CONNECTED SPEECH AND RELAXED PRONUNCIATION
Notice the difference between the following. Stop it. Stop it. And, stop it. Stop it. Now the latter is an example of connected speech, and this is when two or more words come together to sound like one word, and we use connected speech all the time in English.
This, again, helps us speak more efficiently, and it happens when consonant and vowel sounds, or sometimes two consonants, come together as one word. Here are some more examples.
These examples show how consonant and vowel sounds come together. I need it. I need it. So you’ll notice it just sounds like one word here. Instead of saying I need it, I need it. I need it. The second one have a go. Have a go. Have a go. And the last one, not at all. Not at all. Not at all. These are examples of when consonants come together. For example, I had the best time. So we have best time, best time. Best time. Best time. Have a good day. Have a good day. Good day. Have a good day. He has a black car.
So you’ll notice the first one is the consonant and vowel coming together, has a, he has a, black car, black car. So again, the two consonant sounds, the k- sounds, come together. He has a black car. English speakers also use relaxed pronunciation, and this is where syllables come together. It’s kind of like a lazy way of speaking, but it’s so common in everyday spoken English.

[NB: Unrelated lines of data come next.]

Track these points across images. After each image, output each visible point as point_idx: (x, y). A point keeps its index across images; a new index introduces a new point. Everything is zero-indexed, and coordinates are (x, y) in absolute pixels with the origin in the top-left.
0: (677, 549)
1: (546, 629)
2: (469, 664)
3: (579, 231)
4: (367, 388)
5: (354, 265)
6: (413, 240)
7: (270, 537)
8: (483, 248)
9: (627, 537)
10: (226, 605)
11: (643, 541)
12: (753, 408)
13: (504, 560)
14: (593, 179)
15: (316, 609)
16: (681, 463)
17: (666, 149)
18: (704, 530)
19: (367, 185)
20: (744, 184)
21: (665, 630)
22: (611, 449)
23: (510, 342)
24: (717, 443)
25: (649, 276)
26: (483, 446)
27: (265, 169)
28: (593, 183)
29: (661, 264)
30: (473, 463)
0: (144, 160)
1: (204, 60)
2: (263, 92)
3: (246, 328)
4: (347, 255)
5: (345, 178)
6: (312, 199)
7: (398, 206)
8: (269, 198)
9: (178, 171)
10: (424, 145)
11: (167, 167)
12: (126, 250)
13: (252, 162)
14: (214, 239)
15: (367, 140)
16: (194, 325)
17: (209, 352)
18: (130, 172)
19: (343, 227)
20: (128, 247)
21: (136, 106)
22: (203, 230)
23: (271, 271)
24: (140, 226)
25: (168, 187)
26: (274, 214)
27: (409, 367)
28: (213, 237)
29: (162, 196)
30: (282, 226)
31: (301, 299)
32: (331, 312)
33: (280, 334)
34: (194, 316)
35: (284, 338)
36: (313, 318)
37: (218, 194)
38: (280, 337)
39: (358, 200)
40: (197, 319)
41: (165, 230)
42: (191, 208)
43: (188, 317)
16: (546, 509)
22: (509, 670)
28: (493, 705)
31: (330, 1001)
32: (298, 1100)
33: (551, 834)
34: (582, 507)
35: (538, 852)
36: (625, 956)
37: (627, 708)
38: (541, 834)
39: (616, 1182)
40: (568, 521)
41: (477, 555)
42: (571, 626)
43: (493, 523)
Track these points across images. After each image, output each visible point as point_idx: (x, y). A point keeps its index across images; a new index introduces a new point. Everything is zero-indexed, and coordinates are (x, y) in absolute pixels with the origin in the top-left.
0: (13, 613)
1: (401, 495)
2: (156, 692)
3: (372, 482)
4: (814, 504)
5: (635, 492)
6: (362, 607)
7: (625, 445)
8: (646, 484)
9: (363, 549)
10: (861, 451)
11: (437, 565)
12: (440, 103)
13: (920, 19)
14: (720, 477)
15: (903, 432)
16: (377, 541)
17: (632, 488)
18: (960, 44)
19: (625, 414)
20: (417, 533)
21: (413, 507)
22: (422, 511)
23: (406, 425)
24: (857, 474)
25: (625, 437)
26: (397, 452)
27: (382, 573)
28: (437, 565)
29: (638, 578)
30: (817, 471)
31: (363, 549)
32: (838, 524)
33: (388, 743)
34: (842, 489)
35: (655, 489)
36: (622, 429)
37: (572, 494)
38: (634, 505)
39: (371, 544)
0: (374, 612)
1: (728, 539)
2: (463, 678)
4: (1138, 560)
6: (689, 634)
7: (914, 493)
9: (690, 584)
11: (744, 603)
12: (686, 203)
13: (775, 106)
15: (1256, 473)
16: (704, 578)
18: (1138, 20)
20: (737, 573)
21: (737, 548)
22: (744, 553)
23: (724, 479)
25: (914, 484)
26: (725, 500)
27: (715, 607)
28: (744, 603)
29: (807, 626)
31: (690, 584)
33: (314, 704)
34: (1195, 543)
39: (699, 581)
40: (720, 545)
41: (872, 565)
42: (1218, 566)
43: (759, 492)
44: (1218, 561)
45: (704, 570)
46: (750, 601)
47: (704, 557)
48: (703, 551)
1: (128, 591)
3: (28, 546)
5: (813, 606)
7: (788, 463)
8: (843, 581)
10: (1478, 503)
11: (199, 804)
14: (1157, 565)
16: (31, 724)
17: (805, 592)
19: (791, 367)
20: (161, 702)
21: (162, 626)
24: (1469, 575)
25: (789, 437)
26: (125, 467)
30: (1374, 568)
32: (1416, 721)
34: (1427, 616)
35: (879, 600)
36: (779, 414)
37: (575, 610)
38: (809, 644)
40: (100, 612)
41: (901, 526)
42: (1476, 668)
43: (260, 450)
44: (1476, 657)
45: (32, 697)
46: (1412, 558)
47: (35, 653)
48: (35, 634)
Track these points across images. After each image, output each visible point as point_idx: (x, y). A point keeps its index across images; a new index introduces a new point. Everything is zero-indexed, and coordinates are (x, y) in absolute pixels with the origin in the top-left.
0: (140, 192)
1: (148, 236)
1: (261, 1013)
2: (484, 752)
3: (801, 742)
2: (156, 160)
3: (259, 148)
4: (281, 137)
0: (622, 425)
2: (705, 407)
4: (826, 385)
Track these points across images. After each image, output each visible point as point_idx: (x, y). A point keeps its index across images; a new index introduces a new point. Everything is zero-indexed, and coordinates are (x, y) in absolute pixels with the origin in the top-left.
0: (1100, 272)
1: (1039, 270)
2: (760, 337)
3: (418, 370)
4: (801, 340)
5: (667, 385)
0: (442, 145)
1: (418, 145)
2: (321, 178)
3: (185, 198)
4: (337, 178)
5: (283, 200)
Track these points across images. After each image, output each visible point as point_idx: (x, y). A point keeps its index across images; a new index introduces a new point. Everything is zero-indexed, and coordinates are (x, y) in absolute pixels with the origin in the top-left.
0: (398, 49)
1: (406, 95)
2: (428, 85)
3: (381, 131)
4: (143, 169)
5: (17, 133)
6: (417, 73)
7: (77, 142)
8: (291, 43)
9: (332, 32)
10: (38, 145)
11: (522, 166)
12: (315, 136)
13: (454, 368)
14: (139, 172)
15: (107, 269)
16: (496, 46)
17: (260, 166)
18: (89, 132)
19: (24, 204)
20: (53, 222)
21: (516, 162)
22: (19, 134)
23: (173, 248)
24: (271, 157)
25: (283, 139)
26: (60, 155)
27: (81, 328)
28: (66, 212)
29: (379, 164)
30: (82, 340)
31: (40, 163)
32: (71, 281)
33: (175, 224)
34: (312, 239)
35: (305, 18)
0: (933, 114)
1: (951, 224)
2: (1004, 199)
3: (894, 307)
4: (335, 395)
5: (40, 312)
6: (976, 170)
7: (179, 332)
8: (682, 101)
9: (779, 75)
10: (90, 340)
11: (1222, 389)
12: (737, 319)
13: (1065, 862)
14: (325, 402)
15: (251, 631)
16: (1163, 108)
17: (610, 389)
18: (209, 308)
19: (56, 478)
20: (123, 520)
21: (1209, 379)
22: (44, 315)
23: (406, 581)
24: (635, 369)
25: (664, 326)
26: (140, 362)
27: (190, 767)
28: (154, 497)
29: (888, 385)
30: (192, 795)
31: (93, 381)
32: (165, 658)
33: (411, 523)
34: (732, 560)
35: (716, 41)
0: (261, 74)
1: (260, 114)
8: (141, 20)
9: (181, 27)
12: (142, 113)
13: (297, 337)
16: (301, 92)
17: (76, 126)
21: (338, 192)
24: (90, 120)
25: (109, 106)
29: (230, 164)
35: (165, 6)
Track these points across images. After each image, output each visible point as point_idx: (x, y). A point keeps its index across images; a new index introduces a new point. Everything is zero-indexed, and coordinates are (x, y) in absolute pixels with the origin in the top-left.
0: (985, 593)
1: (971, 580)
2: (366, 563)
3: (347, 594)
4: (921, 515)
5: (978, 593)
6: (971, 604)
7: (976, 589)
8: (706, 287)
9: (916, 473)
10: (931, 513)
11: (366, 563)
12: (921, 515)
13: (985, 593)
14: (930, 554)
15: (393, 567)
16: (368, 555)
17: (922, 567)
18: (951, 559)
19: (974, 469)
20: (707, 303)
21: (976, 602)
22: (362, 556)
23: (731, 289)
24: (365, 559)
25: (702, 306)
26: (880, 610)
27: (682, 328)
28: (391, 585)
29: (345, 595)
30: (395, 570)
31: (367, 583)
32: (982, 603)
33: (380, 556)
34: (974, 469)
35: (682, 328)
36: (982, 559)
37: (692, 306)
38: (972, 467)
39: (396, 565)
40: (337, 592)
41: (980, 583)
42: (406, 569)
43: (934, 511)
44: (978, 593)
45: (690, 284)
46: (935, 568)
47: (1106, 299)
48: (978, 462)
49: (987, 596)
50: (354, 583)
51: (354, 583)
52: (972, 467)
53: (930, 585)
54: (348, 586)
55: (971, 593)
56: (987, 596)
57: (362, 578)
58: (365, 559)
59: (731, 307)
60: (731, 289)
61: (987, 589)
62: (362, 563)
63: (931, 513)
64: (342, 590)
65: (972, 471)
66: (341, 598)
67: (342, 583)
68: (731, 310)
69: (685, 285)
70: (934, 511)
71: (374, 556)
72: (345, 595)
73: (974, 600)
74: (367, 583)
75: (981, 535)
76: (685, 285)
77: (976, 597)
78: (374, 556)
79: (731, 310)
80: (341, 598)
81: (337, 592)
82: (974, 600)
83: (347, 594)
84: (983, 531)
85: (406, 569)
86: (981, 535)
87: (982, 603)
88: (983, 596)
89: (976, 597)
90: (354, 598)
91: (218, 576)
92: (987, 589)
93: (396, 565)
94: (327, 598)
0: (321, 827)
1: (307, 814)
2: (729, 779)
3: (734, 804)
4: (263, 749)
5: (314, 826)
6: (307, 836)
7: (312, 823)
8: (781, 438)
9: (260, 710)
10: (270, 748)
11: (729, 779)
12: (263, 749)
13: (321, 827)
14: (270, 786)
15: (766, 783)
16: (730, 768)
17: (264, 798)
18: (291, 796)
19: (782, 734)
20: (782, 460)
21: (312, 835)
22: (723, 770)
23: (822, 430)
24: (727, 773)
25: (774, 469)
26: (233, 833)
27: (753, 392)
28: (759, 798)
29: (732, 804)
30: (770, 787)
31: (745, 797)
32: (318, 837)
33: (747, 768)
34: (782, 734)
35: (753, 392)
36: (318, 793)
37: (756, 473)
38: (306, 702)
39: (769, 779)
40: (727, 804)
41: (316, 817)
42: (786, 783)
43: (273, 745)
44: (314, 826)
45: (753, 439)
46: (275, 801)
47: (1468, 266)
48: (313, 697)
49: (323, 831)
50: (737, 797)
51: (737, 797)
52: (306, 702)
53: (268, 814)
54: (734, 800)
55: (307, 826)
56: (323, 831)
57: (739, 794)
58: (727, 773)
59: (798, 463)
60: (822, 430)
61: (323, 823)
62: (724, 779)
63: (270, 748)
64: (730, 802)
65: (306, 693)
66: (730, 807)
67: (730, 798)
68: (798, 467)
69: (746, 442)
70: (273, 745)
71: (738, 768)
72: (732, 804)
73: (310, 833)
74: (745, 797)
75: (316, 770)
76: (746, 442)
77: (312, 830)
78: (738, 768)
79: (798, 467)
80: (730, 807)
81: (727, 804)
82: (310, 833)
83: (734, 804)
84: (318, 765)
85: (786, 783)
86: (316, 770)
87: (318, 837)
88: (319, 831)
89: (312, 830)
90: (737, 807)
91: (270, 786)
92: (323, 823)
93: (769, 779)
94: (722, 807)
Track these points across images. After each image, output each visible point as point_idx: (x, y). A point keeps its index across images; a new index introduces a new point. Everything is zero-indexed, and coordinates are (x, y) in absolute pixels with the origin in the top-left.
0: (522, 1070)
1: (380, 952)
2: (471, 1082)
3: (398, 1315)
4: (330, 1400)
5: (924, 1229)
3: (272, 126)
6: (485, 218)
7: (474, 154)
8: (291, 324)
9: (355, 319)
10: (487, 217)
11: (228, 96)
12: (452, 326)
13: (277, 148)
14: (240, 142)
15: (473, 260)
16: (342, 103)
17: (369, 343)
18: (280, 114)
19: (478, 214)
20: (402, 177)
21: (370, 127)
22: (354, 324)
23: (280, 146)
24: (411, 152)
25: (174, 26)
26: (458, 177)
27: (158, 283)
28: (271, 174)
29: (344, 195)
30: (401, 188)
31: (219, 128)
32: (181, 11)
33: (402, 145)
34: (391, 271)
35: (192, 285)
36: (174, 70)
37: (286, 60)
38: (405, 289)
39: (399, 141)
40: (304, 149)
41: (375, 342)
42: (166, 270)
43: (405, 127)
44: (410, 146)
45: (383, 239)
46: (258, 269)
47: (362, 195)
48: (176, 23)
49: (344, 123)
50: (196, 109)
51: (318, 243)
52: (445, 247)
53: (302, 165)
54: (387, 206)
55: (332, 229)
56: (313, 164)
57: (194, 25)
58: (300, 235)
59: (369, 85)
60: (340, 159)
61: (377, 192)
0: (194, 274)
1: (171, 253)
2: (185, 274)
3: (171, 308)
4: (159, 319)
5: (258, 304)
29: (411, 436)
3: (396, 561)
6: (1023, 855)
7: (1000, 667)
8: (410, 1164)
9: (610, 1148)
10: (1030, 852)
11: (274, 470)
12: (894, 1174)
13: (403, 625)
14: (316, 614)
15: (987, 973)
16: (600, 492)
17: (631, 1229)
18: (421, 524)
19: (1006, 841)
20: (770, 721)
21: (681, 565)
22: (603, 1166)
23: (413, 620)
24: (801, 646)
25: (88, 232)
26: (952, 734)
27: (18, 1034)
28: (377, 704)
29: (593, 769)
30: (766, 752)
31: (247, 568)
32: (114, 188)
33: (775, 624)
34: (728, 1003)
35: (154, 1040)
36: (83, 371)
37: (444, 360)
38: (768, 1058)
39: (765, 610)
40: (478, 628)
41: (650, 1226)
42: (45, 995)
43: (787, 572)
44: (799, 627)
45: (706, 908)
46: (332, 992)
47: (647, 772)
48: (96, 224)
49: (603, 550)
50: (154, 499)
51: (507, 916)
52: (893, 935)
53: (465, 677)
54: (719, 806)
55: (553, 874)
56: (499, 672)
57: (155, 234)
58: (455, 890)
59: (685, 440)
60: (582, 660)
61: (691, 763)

Now, the examples I’m going to give you in this lesson are very common examples. You’ll also hear some slang examples in real life too. When it comes to using relaxed pronunciation, use it if you feel confident about using it, and also know that it can be informal. So if you’re in a meeting maybe don’t use it, but know that in everyday English it is really common. Here’s the first example. Want to becomes wanna. Wanna. I want to go, I wanna go. I wanna go. And you’ll notice how this connects together too. I wanna go. I wanna go, wanna go. It’s like one word. Going to becomes gonna. I’m gonna go. I’m gonna go. I’m gonna go. Have to becomes hafta. I hafta go. Hafta. Hafta. I hafta go. I hafta go. You’ll notice the shwa sound. I hafta go. I hafta go. A lot of becomes a lotta, and you’ll hear in American English a lotta. A lotta. A lotta in British English. There are a lotta people here. There are a lotta people here. A lotta. Kind of becomes kinda. Kinda. I kinda like it. I kinda like it.
Once again, practice as much as possible. This part especially is really going to help your fluency. These connected words and relaxed pronunciation, they’re just so common in everyday English. So practice this, and when it comes to the fluency phrases, look for it as well. So you’ll notice when I use this relaxed pronunciation and more commonly the connected speech.